■ The problem
Without including the pictures, copy out every line below.

Before-and-after change records:
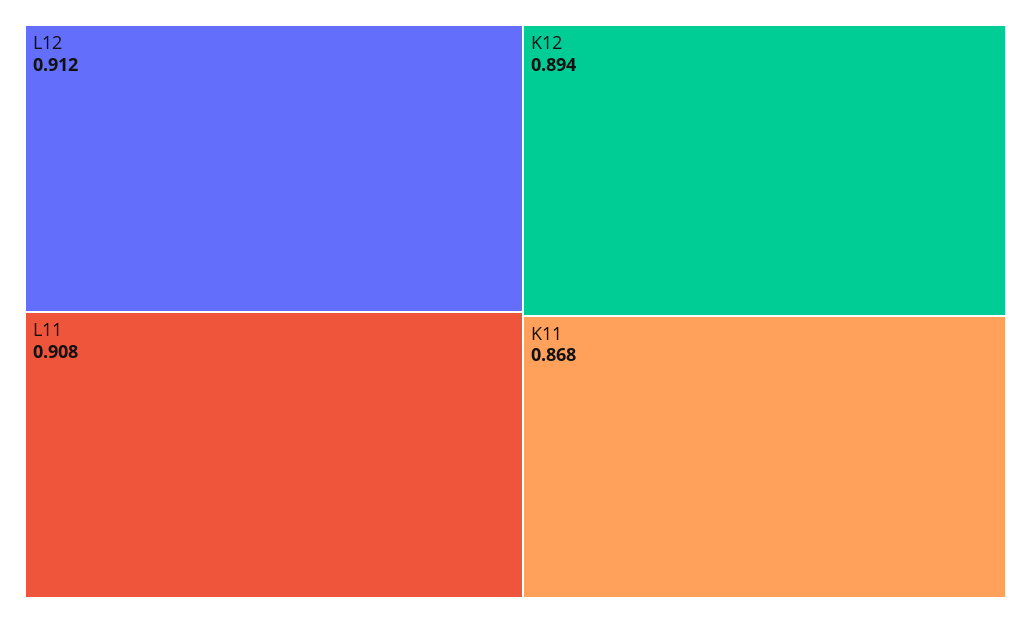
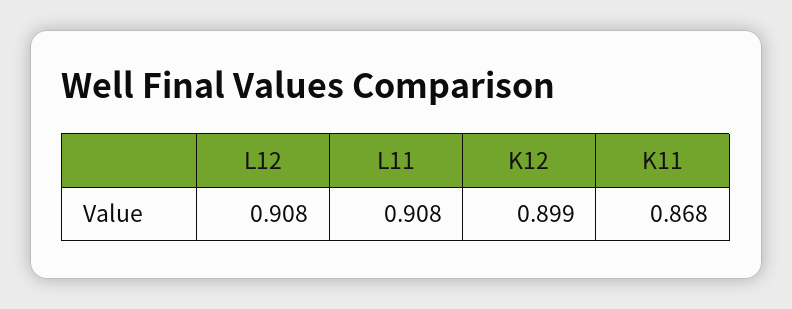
  {
-   "L12": 0.912,
+   "L12": 0.908,
    "L11": 0.908,
-   "K12": 0.894,
+   "K12": 0.899,
    "K11": 0.868
  }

■ Answer section
  {
-   "L12": 0.912,
+   "L12": 0.908,
    "L11": 0.908,
-   "K12": 0.894,
+   "K12": 0.899,
    "K11": 0.868
  }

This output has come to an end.